Fair point. I was thinking about recorded music but you’re totally right. I think they’re very keen to be less reliant on music and be more in control of their own destiny by having their own content.
As someone who has no interest in their podcasts, it does annoy me that I’m now explicitly paying to subsidise their move into this area.
At the moment it’s only Autoplay (i.e. the songs that play once you’ve finished listening to an album or playlist - you can turn this feature off) and Radio.
We’re not too sure what position other labels in the industry have taken on this, but it’s safe to say that the industry as a whole weren’t very happy with this new feature.
The price of Premium Family will change from £14.99/month to £16.99/month. Since you’re already a Premium Family subscriber, we’re giving you one additional month at the current price**. This means the new price will become effective on your June billing date.
Not necessarily. It depends on the formula used and where/how the ‘output’ amount is arrived at. My business uses a revshare model and the formula is this, I kid you not:
**(((T - F - P - (T * flat_perc)) - (abs(T - F - P - (T * flat_perc)) * exp)) * perc) - flat**
Spotify could charge $50 a month and still pay artists the same as they do now simply by altering the forumla. For the record, I would love to see artists getting more though. I think the official line is that the increase is so that ‘they can bring you more new content and features’.
I’ve got the same email now. Only just started the family plan and within the 1-month-free period. So now I’ll have one billing cycle of £14.99 followed by £16.99 per month onward.
A 13.35% increase is a bit of a kick in the , but to be fair, we are enjoying the family plan and it is still way under the usual monthly cost for buying digital music.
I’m not 100% convinced Apple will increase prices. From what I can see; they are already operating from a loss making model at the moment (just the sheer amount of free trials available) but I do wonder if there is any real incentive to increase streaming costs, given people could just use another service.
What would people think about Apple Music saying “if you’re exclusive to us we’ll pay you more per stream”?
It would end up costing the customer more if they then have to sign up to multiple services in order to get all the now exclusive content they want to consume. e.g. Netflix, Prime, and Disney+ etc…
Based on how the model works in music, contracts would need to be renegotiated for artists to lose out from this.
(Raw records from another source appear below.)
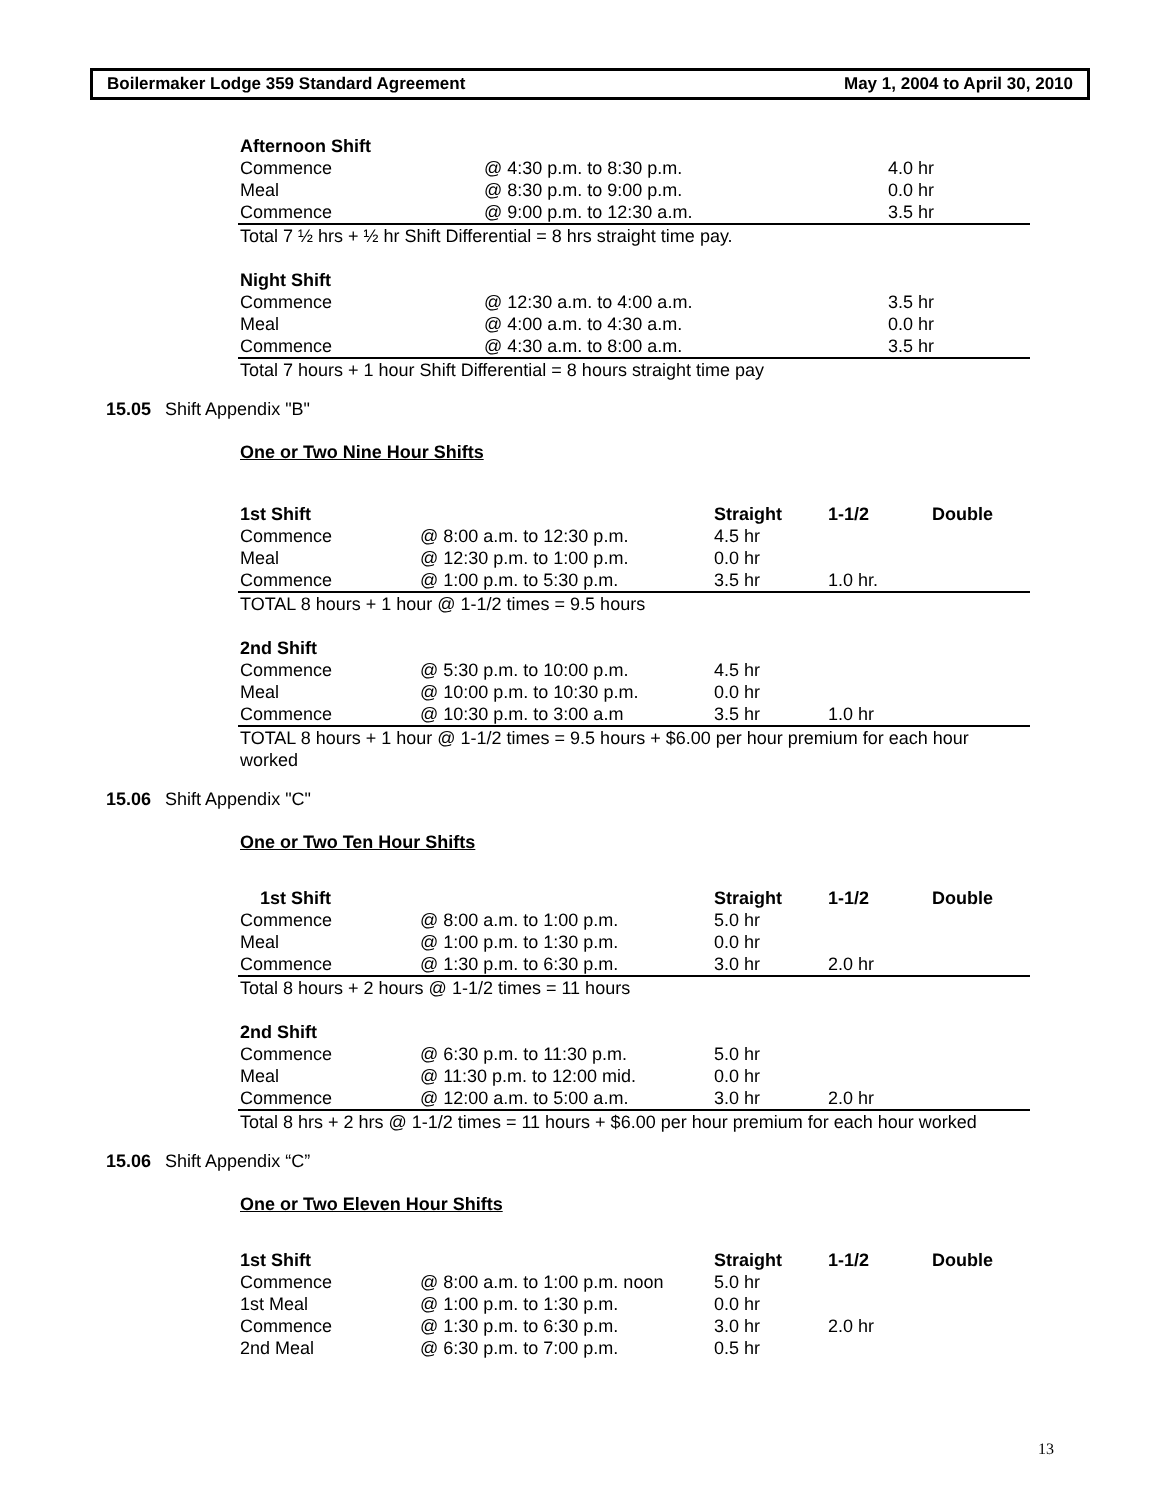Boilermaker Lodge 359 Standard Agreement May 1, 2004 to April 30, 2010
| Afternoon Shift | | |
| --- | --- | --- |
| Commence | @ 4:30 p.m. to 8:30 p.m. | 4.0 hr |
| Meal | @ 8:30 p.m. to 9:00 p.m. | 0.0 hr |
| Commence | @ 9:00 p.m. to 12:30 a.m. | 3.5 hr |
| Total 7 ½ hrs + ½ hr Shift Differential = 8 hrs straight time pay. | | |
| Night Shift | | |
| Commence | @ 12:30 a.m. to 4:00 a.m. | 3.5 hr |
| Meal | @ 4:00 a.m. to 4:30 a.m. | 0.0 hr |
| Commence | @ 4:30 a.m. to 8:00 a.m. | 3.5 hr |
| Total 7 hours + 1 hour Shift Differential = 8 hours straight time pay | | |
15.05 Shift Appendix "B"
One or Two Nine Hour Shifts
| 1st Shift | | Straight | 1-1/2 | Double |
| --- | --- | --- | --- | --- |
| Commence | @ 8:00 a.m. to 12:30 p.m. | 4.5 hr | | |
| Meal | @ 12:30 p.m. to 1:00 p.m. | 0.0 hr | | |
| Commence | @ 1:00 p.m. to 5:30 p.m. | 3.5 hr | 1.0 hr. | |
| TOTAL 8 hours + 1 hour @ 1-1/2 times = 9.5 hours | | | | |
| 2nd Shift | | | | |
| Commence | @ 5:30 p.m. to 10:00 p.m. | 4.5 hr | | |
| Meal | @ 10:00 p.m. to 10:30 p.m. | 0.0 hr | | |
| Commence | @ 10:30 p.m. to 3:00 a.m | 3.5 hr | 1.0 hr | |
| TOTAL 8 hours + 1 hour @ 1-1/2 times = 9.5 hours + $6.00 per hour premium for each hour worked | | | | |
15.06 Shift Appendix "C"
One or Two Ten Hour Shifts
| 1st Shift | | Straight | 1-1/2 | Double |
| --- | --- | --- | --- | --- |
| Commence | @ 8:00 a.m. to 1:00 p.m. | 5.0 hr | | |
| Meal | @ 1:00 p.m. to 1:30 p.m. | 0.0 hr | | |
| Commence | @ 1:30 p.m. to 6:30 p.m. | 3.0 hr | 2.0 hr | |
| Total 8 hours + 2 hours @ 1-1/2 times = 11 hours | | | | |
| 2nd Shift | | | | |
| Commence | @ 6:30 p.m. to 11:30 p.m. | 5.0 hr | | |
| Meal | @ 11:30 p.m. to 12:00 mid. | 0.0 hr | | |
| Commence | @ 12:00 a.m. to 5:00 a.m. | 3.0 hr | 2.0 hr | |
| Total 8 hrs + 2 hrs @ 1-1/2 times = 11 hours + $6.00 per hour premium for each hour worked | | | | |
15.06 Shift Appendix “C”
One or Two Eleven Hour Shifts
| 1st Shift | | Straight | 1-1/2 | Double |
| --- | --- | --- | --- | --- |
| Commence | @ 8:00 a.m. to 1:00 p.m. noon | 5.0 hr | | |
| 1st Meal | @ 1:00 p.m. to 1:30 p.m. | 0.0 hr | | |
| Commence | @ 1:30 p.m. to 6:30 p.m. | 3.0 hr | 2.0 hr | |
| 2nd Meal | @ 6:30 p.m. to 7:00 p.m. | 0.5 hr | | |
13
In the grand scheme of things though we’d need to see price increases in all markets for this to make any sort of difference. Spotify operate in some markets where the equivalent price of a premium subscription is significantly lower than US/UK/SE etc. therefore reducing the average revenue per user.
This (kind of) happened in the past. Lots of platforms were out grabbing exclusives of new releases. They weren’t paid more, but they were given a significant amount of programming and editorial placement in return for the exclusive. Spotify turned around and basically said if you give a release an exclusive on another platform, we won’t support your music editorially. That ended up being quite a big hit to take and as a result we hardly see any exclusives these days.
Taylor’s an interesting one. She previously had no music at all on Spotify. This was in protest against Spotify’s free (ad funded) tier. Spotify argue that the free tier is a good way of funneling users to the paying tiers, Apple Music argue that you don’t need a free tier to get users to pay.
I respect what Taylor did, but for the vast majority of artists they’re not in the same position of privilege where they can just pull their music from Spotify and survive both financially and as an artist.
Meanwhile nobody seems to be talking about the streaming service that dwarfs them both and pays a lot less (outside of the subscription service)… YouTube.
The commercial incentive needs to be to get the content regardless of exclusivity.
I guess that’s down to perhaps some of the bigger artists to band together and demand more from Apple and set a new standard rate for all.
Ultimately that might also lead to higher prices for the consumer but that will be down to how competitive Apple or any other providers want to be with each other.
A lot easier for Apple to argue this when they’re literally taking a huge chunk of Spotify’s iOS revenue, have default app privileges, preferential access to Siri and the exclusive ability to spam users with ads.